* [Task requirements]
Convert the lines of the items from the line with "To get more details, please conta" up to and including the line with "National Products Series B user manu" into a numbered list, skipping any blank lines and leaving out the pictures.
*** Materials provided ***
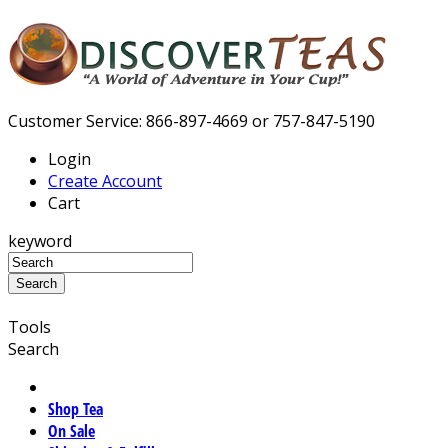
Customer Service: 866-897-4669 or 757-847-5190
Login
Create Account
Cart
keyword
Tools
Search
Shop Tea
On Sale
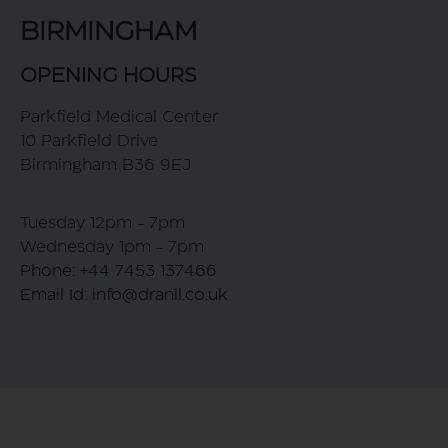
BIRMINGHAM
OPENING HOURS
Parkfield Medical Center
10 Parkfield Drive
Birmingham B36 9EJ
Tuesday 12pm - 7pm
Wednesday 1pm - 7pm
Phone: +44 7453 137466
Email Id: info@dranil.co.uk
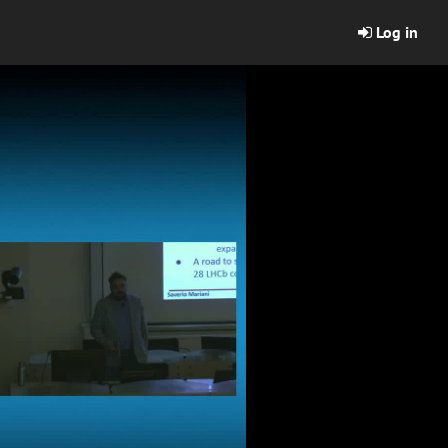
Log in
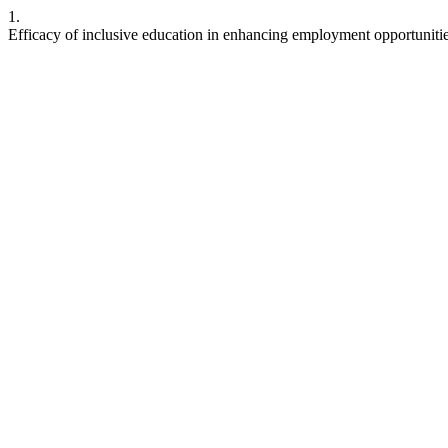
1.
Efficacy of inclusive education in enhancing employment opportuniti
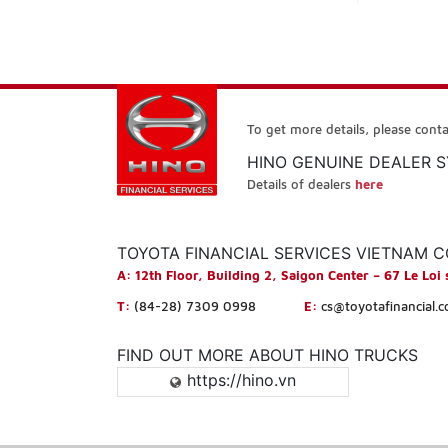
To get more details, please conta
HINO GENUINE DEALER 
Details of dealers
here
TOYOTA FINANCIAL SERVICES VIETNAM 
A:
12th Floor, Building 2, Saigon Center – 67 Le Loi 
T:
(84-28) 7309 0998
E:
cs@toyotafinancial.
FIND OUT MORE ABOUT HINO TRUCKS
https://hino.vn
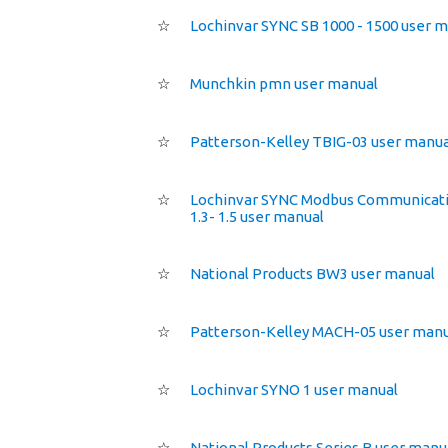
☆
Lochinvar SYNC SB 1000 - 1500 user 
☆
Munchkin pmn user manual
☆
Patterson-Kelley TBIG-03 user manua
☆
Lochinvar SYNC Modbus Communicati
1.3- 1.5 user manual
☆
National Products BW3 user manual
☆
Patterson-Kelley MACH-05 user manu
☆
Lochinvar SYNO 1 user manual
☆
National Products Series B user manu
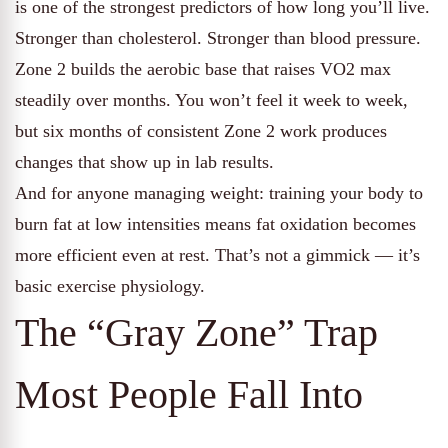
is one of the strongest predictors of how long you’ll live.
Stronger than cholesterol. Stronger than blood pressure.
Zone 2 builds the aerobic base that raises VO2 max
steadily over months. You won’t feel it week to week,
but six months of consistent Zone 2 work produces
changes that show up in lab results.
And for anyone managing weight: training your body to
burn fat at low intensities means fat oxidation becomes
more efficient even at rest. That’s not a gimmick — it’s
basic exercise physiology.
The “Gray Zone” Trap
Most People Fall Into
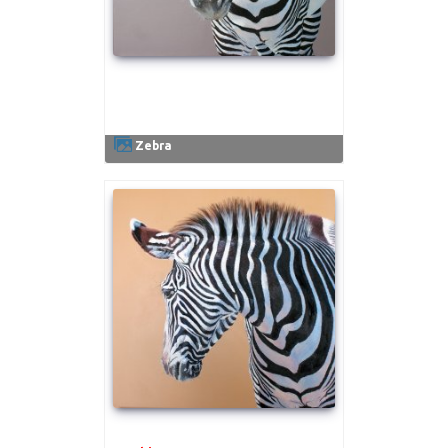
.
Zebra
*** End of Materials provided ***
* [Solution to this problem]
1. To get more details, please conta
2. HINO GENUINE DEALER 
3. Details of dealers
4. here
5. TOYOTA FINANCIAL SERVICES VIETNAM 
6. A:
7. 12th Floor, Building 2, Saigon Center – 67 Le Loi 
8. T:
9. (84-28) 7309 0998
10. E:
11. cs@toyotafinancial.
12. FIND OUT MORE ABOUT HINO TRUCKS
13. https://hino.vn
14. ☆
15. Lochinvar SYNC SB 1000 - 1500 user 
16. ☆
17. Munchkin pmn user manual
18. ☆
19. Patterson-Kelley TBIG-03 user manua
20. ☆
21. Lochinvar SYNC Modbus Communicati
22. 1.3- 1.5 user manual
23. ☆
24. National Products BW3 user manual
25. ☆
26. Patterson-Kelley MACH-05 user manu
27. ☆
28. Lochinvar SYNO 1 user manual
29. ☆
30. National Products Series B user manu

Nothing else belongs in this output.